▸ **ASSIGNED TASK**
Produce all the records again exactly as they stand.

▸ **RECORDED INFORMATION**
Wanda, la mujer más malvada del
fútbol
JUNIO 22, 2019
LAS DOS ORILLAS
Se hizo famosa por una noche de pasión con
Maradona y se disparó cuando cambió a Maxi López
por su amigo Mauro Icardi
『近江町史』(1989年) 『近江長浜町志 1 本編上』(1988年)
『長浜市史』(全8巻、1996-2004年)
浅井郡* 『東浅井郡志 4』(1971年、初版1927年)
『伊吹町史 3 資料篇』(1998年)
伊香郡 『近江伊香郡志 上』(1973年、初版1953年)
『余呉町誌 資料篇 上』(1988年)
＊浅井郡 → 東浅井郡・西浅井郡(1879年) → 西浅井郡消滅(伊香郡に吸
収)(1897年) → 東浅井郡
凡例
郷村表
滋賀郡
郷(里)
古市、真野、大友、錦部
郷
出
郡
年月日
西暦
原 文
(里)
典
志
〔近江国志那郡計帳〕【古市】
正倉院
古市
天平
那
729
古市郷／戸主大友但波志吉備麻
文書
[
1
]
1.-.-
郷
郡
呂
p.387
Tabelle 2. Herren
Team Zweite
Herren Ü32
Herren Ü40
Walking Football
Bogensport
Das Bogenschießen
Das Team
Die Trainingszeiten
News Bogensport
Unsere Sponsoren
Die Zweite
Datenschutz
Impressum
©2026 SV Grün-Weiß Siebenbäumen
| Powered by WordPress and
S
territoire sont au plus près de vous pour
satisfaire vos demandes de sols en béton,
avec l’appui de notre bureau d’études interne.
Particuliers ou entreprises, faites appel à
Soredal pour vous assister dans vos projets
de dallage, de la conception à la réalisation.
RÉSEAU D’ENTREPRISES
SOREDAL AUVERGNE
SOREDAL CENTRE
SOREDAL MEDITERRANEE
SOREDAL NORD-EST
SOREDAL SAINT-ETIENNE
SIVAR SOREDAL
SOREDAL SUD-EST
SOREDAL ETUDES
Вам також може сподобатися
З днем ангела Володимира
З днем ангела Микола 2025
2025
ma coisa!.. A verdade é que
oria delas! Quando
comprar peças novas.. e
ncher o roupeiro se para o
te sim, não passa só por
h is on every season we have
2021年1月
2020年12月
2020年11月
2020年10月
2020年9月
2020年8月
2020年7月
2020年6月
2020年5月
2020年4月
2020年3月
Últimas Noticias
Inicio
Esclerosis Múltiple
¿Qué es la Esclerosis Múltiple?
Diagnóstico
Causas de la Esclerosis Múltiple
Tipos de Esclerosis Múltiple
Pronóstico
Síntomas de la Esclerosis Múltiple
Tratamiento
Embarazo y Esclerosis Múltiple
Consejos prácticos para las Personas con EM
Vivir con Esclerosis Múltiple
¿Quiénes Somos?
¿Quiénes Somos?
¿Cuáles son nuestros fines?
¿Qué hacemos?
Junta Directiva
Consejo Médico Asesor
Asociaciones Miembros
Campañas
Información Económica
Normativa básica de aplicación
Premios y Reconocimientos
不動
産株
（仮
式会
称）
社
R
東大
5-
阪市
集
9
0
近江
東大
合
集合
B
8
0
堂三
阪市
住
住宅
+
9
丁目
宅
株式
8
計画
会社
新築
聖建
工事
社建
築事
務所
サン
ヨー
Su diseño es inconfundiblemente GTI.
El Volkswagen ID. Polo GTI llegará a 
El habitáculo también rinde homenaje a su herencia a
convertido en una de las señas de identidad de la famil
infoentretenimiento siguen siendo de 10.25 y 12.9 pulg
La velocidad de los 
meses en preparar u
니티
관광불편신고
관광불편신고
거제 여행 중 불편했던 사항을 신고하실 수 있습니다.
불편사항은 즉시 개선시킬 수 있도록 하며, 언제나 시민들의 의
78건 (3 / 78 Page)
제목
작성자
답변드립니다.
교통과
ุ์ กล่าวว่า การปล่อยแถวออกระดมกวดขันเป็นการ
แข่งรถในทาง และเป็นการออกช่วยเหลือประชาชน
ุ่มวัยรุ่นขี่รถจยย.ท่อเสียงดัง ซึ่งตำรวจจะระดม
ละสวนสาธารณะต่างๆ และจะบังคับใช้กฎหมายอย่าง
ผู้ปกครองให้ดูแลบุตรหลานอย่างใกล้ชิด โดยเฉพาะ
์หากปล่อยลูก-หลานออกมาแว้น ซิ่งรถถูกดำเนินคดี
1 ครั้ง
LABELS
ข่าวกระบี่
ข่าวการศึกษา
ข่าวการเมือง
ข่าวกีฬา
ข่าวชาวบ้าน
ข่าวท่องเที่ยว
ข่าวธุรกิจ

▸ **WRITTEN RESPONSE**
Wanda, la mujer más malvada del
fútbol
JUNIO 22, 2019
LAS DOS ORILLAS
Se hizo famosa por una noche de pasión con
Maradona y se disparó cuando cambió a Maxi López
por su amigo Mauro Icardi
『近江町史』(1989年) 『近江長浜町志 1 本編上』(1988年)
『長浜市史』(全8巻、1996-2004年)
浅井郡* 『東浅井郡志 4』(1971年、初版1927年)
『伊吹町史 3 資料篇』(1998年)
伊香郡 『近江伊香郡志 上』(1973年、初版1953年)
『余呉町誌 資料篇 上』(1988年)
＊浅井郡 → 東浅井郡・西浅井郡(1879年) → 西浅井郡消滅(伊香郡に吸
収)(1897年) → 東浅井郡
凡例
郷村表
滋賀郡
郷(里)
古市、真野、大友、錦部
郷
出
郡
年月日
西暦
原 文
(里)
典
志
〔近江国志那郡計帳〕【古市】
正倉院
古市
天平
那
729
古市郷／戸主大友但波志吉備麻
文書
[
1
]
1.-.-
郷
郡
呂
p.387
Tabelle 2. Herren
Team Zweite
Herren Ü32
Herren Ü40
Walking Football
Bogensport
Das Bogenschießen
Das Team
Die Trainingszeiten
News Bogensport
Unsere Sponsoren
Die Zweite
Datenschutz
Impressum
©2026 SV Grün-Weiß Siebenbäumen
| Powered by WordPress and
S
territoire sont au plus près de vous pour
satisfaire vos demandes de sols en béton,
avec l’appui de notre bureau d’études interne.
Particuliers ou entreprises, faites appel à
Soredal pour vous assister dans vos projets
de dallage, de la conception à la réalisation.
RÉSEAU D’ENTREPRISES
SOREDAL AUVERGNE
SOREDAL CENTRE
SOREDAL MEDITERRANEE
SOREDAL NORD-EST
SOREDAL SAINT-ETIENNE
SIVAR SOREDAL
SOREDAL SUD-EST
SOREDAL ETUDES
Вам також може сподобатися
З днем ангела Володимира
З днем ангела Микола 2025
2025
ma coisa!.. A verdade é que
oria delas! Quando
comprar peças novas.. e
ncher o roupeiro se para o
te sim, não passa só por
h is on every season we have
2021年1月
2020年12月
2020年11月
2020年10月
2020年9月
2020年8月
2020年7月
2020年6月
2020年5月
2020年4月
2020年3月
Últimas Noticias
Inicio
Esclerosis Múltiple
¿Qué es la Esclerosis Múltiple?
Diagnóstico
Causas de la Esclerosis Múltiple
Tipos de Esclerosis Múltiple
Pronóstico
Síntomas de la Esclerosis Múltiple
Tratamiento
Embarazo y Esclerosis Múltiple
Consejos prácticos para las Personas con EM
Vivir con Esclerosis Múltiple
¿Quiénes Somos?
¿Quiénes Somos?
¿Cuáles son nuestros fines?
¿Qué hacemos?
Junta Directiva
Consejo Médico Asesor
Asociaciones Miembros
Campañas
Información Económica
Normativa básica de aplicación
Premios y Reconocimientos
不動
産株
（仮
式会
称）
社
R
東大
5-
阪市
集
9
0
近江
東大
合
集合
B
8
0
堂三
阪市
住
住宅
+
9
丁目
宅
株式
8
計画
会社
新築
聖建
工事
社建
築事
務所
サン
ヨー
Su diseño es inconfundiblemente GTI.
El Volkswagen ID. Polo GTI llegará a 
El habitáculo también rinde homenaje a su herencia a
convertido en una de las señas de identidad de la famil
infoentretenimiento siguen siendo de 10.25 y 12.9 pulg
La velocidad de los 
meses en preparar u
니티
관광불편신고
관광불편신고
거제 여행 중 불편했던 사항을 신고하실 수 있습니다.
불편사항은 즉시 개선시킬 수 있도록 하며, 언제나 시민들의 의
78건 (3 / 78 Page)
제목
작성자
답변드립니다.
교통과
ุ์ กล่าวว่า การปล่อยแถวออกระดมกวดขันเป็นการ
แข่งรถในทาง และเป็นการออกช่วยเหลือประชาชน
ุ่มวัยรุ่นขี่รถจยย.ท่อเสียงดัง ซึ่งตำรวจจะระดม
ละสวนสาธารณะต่างๆ และจะบังคับใช้กฎหมายอย่าง
ผู้ปกครองให้ดูแลบุตรหลานอย่างใกล้ชิด โดยเฉพาะ
์หากปล่อยลูก-หลานออกมาแว้น ซิ่งรถถูกดำเนินคดี
1 ครั้ง
LABELS
ข่าวกระบี่
ข่าวการศึกษา
ข่าวการเมือง
ข่าวกีฬา
ข่าวชาวบ้าน
ข่าวท่องเที่ยว
ข่าวธุรกิจ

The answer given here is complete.